São Paulo, 19 de Maio de 2021

Somos como a semente da paineira, que estava presa dentro do fruto, pendurada na árvore. Ela nasceu ali, presa, fechada em seu mundo. Tudo que conhecia era aquele fruto e as sementes ao seu lado. Até que o fruto amadureceu, caiu e partiu. Foi doloroso o impacto com o chão. Mas agora a semente está solta, voando ao sabor do vento. Sem destino. Sem saber onde irá parar, se será um terreno fértil onde virará uma linda e frondosa árvore ou se cairá no asfalto e ainda dependerá da água ou do vento para levá-la até a terra. Mas sabe seu destino, que é gerar uma nova árvore.
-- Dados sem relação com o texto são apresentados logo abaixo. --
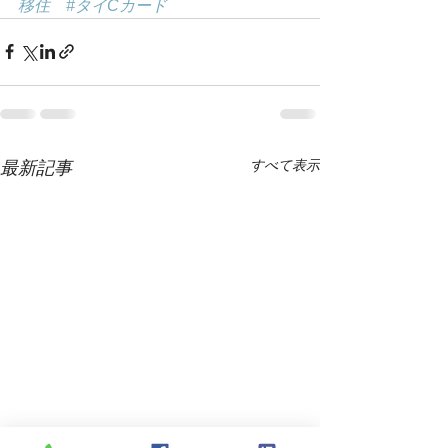
移住
#タイCカード
すべて表示
最新記事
Por outro lado somos como um cachorro de corrida. Vemos o coelho e queremos a todo custo alcançá-lo. Vemos os cachorros ao lado, atrás e na frente. Mas não é apenas uma corrida de velocidade. É uma corrida com obstáculos. Temos que saltar poços fundos, temos que desviar de cercas e ainda resistir as distrações colocadas no caminho que fazem com que pensemos em parar e apenas aproveitar o que está ali, agora, sem querer correr atrás do coelho. A cada vez que paramos, mais longe o coelho fica.

Fico em dúvida se o que mais importa é pegar o coelho ou fazer uma boa corrida. Ou se apenas nos deixar levar como a semente de paineira.